┌────────

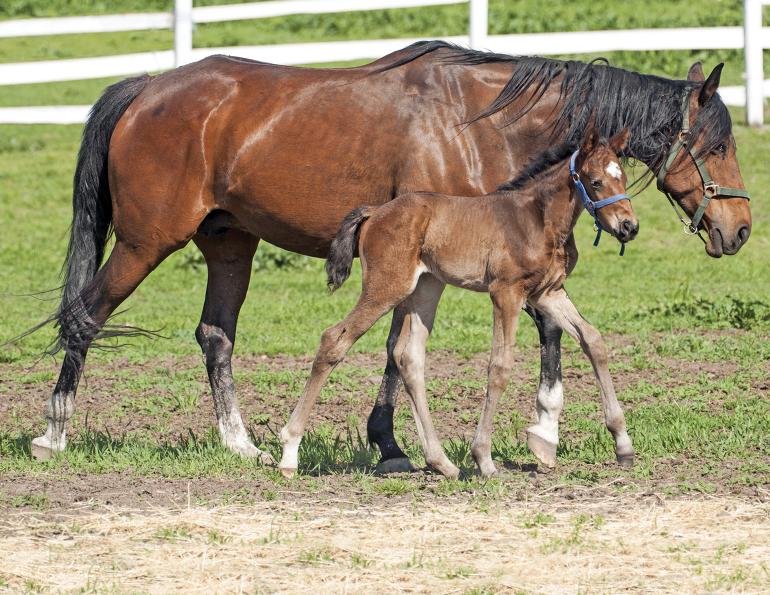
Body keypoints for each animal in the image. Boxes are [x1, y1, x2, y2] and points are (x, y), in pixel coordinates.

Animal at [277, 128, 635, 478]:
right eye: (595, 181)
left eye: (624, 178)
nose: (629, 227)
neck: (536, 218)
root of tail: (375, 211)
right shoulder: (506, 292)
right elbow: (500, 365)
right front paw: (484, 459)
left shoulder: (548, 292)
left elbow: (593, 341)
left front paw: (623, 443)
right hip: (387, 287)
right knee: (334, 339)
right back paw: (289, 452)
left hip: (426, 288)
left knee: (408, 357)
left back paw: (442, 463)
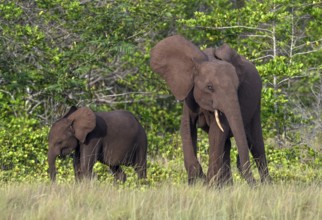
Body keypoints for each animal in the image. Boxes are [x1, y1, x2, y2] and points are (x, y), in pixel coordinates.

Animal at [150, 34, 270, 186]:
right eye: (210, 87)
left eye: (237, 88)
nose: (254, 183)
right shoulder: (189, 95)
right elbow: (187, 128)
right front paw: (196, 180)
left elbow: (217, 133)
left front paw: (207, 185)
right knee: (229, 144)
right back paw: (226, 186)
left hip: (256, 104)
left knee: (256, 144)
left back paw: (265, 185)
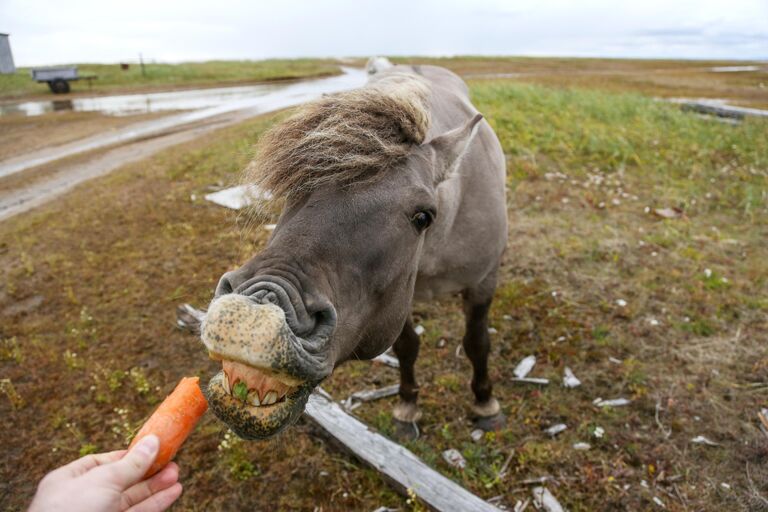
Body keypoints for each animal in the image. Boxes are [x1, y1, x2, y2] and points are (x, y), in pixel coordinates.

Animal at [201, 58, 508, 438]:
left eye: (422, 217)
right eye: (292, 189)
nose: (252, 318)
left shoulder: (483, 281)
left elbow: (477, 343)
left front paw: (485, 404)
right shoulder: (397, 302)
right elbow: (407, 346)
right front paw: (407, 407)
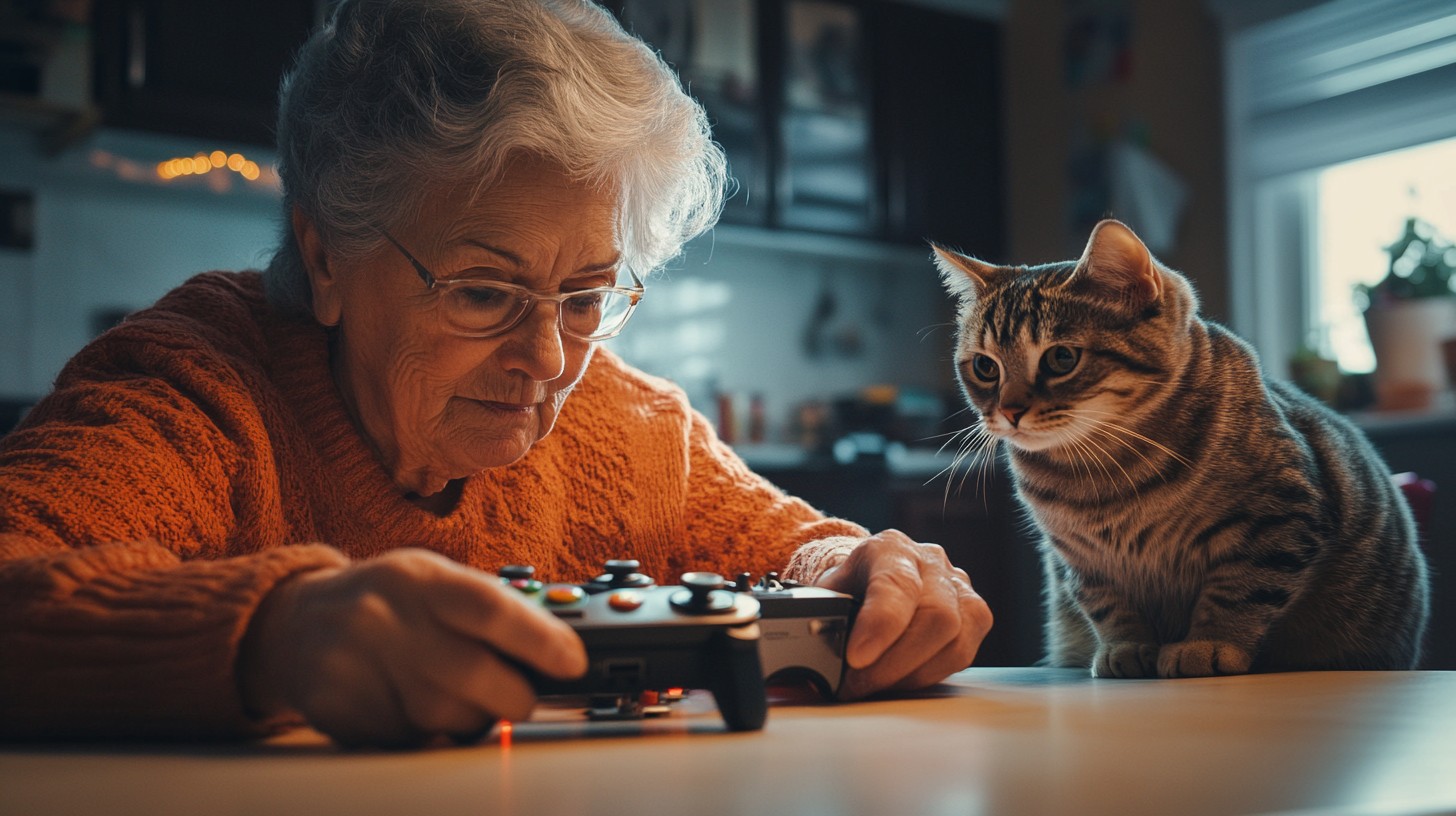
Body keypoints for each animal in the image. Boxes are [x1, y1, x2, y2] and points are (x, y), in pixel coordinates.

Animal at [937, 218, 1426, 676]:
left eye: (1061, 358)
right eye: (985, 367)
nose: (1009, 411)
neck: (1099, 472)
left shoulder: (1279, 518)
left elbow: (1239, 590)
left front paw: (1209, 644)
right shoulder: (1079, 562)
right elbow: (1108, 607)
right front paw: (1126, 648)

└────────

YOUR INSTRUCTIONS: An exact copy is needed. It runs from the line above containing "right elbow: (500, 365)" down to the line containing "left back paw: (265, 185)", both included, with no pictures.

RESULT OF THIS TASK:
right elbow: (500, 365)
right front paw: (484, 459)
left shoulder: (548, 292)
left elbow: (593, 341)
left front paw: (623, 443)
right hip: (387, 287)
right knee: (334, 339)
right back paw: (289, 452)
left hip: (426, 288)
left knee: (408, 357)
left back paw: (442, 463)
Body keypoints for each animal in the image. Boxes are [x1, y1, x2, y2] and points are (x, y), in pixel coordinates.

Animal at [150, 34, 270, 186]:
right eye: (210, 87)
left eye: (237, 88)
nose: (254, 183)
right shoulder: (189, 95)
right elbow: (187, 128)
right front paw: (196, 180)
left elbow: (217, 133)
left front paw: (207, 185)
right knee: (229, 144)
right back paw: (226, 186)
left hip: (256, 104)
left knee: (256, 144)
left back paw: (265, 185)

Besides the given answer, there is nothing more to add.